*** Working data ***
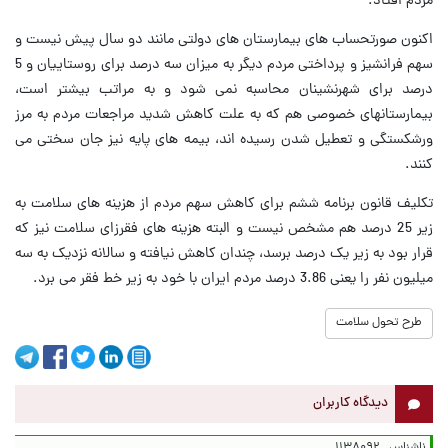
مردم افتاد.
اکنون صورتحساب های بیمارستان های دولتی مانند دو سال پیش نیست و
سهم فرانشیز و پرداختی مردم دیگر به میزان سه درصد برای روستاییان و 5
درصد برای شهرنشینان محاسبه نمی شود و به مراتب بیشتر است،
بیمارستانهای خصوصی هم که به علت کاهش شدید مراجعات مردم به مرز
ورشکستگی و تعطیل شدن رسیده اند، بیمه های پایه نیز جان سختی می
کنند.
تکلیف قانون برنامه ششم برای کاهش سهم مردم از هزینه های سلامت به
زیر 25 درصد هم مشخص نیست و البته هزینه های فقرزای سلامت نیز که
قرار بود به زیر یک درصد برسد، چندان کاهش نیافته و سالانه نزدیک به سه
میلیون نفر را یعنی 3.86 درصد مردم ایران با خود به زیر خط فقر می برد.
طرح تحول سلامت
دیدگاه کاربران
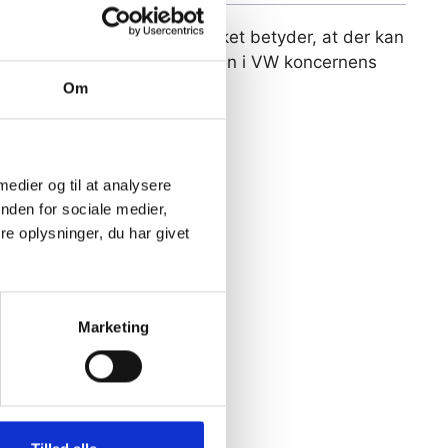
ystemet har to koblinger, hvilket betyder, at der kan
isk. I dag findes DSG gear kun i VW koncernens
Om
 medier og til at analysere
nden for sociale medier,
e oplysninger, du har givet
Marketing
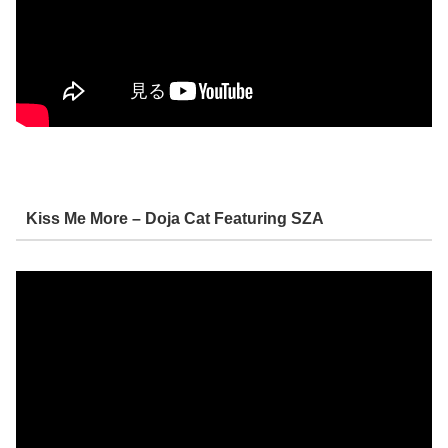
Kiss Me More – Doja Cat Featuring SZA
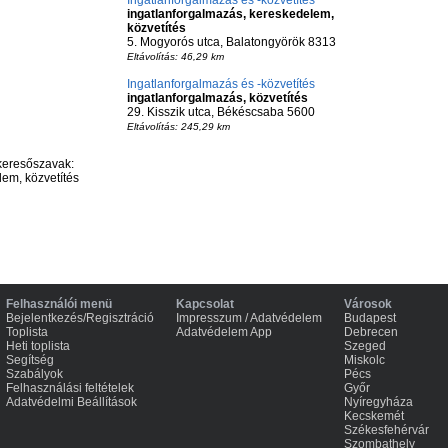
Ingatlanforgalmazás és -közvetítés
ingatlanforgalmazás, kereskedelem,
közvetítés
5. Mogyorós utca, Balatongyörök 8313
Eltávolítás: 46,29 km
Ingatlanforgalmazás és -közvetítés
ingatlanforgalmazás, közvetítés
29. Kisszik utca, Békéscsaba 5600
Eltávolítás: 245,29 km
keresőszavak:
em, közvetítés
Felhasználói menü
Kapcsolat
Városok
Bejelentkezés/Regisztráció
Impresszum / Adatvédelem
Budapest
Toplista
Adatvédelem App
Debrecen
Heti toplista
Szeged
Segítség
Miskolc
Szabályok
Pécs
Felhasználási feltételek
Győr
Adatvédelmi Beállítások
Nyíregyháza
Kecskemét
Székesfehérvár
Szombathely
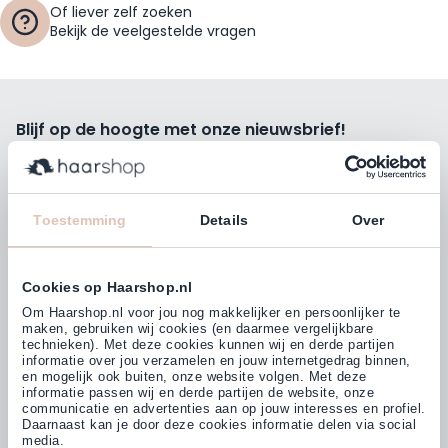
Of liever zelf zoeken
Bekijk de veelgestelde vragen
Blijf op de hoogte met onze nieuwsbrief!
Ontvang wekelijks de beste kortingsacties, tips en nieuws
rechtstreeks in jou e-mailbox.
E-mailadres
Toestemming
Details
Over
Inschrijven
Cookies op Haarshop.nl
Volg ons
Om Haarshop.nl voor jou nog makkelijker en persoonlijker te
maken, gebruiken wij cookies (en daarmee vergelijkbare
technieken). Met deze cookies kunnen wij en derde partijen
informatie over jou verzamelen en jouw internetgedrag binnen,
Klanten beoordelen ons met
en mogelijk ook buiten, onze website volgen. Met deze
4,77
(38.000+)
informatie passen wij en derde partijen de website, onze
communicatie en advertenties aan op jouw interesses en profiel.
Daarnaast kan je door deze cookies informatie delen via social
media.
*** End of Working data ***
What to do –
Apart from the pictures, return the records exactly.

Task solution –
مردم افتاد.
اکنون صورتحساب های بیمارستان های دولتی مانند دو سال پیش نیست و
سهم فرانشیز و پرداختی مردم دیگر به میزان سه درصد برای روستاییان و 5
درصد برای شهرنشینان محاسبه نمی شود و به مراتب بیشتر است،
بیمارستانهای خصوصی هم که به علت کاهش شدید مراجعات مردم به مرز
ورشکستگی و تعطیل شدن رسیده اند، بیمه های پایه نیز جان سختی می
کنند.
تکلیف قانون برنامه ششم برای کاهش سهم مردم از هزینه های سلامت به
زیر 25 درصد هم مشخص نیست و البته هزینه های فقرزای سلامت نیز که
قرار بود به زیر یک درصد برسد، چندان کاهش نیافته و سالانه نزدیک به سه
میلیون نفر را یعنی 3.86 درصد مردم ایران با خود به زیر خط فقر می برد.
طرح تحول سلامت
دیدگاه کاربران
ystemet har to koblinger, hvilket betyder, at der kan
isk. I dag findes DSG gear kun i VW koncernens
Om
 medier og til at analysere
nden for sociale medier,
e oplysninger, du har givet
Marketing
Kiss Me More – Doja Cat Featuring SZA
Ingatlanforgalmazás és -közvetítés
ingatlanforgalmazás, kereskedelem,
közvetítés
5. Mogyorós utca, Balatongyörök 8313
Eltávolítás: 46,29 km
Ingatlanforgalmazás és -közvetítés
ingatlanforgalmazás, közvetítés
29. Kisszik utca, Békéscsaba 5600
Eltávolítás: 245,29 km
keresőszavak:
em, közvetítés
Felhasználói menü
Kapcsolat
Városok
Bejelentkezés/Regisztráció
Impresszum / Adatvédelem
Budapest
Toplista
Adatvédelem App
Debrecen
Heti toplista
Szeged
Segítség
Miskolc
Szabályok
Pécs
Felhasználási feltételek
Győr
Adatvédelmi Beállítások
Nyíregyháza
Kecskemét
Székesfehérvár
Szombathely
Of liever zelf zoeken
Bekijk de veelgestelde vragen
Blijf op de hoogte met onze nieuwsbrief!
Ontvang wekelijks de beste kortingsacties, tips en nieuws
rechtstreeks in jou e-mailbox.
E-mailadres
Toestemming
Details
Over
Inschrijven
Cookies op Haarshop.nl
Volg ons
Om Haarshop.nl voor jou nog makkelijker en persoonlijker te
maken, gebruiken wij cookies (en daarmee vergelijkbare
technieken). Met deze cookies kunnen wij en derde partijen
informatie over jou verzamelen en jouw internetgedrag binnen,
Klanten beoordelen ons met
en mogelijk ook buiten, onze website volgen. Met deze
4,77
(38.000+)
informatie passen wij en derde partijen de website, onze
communicatie en advertenties aan op jouw interesses en profiel.
Daarnaast kan je door deze cookies informatie delen via social
media.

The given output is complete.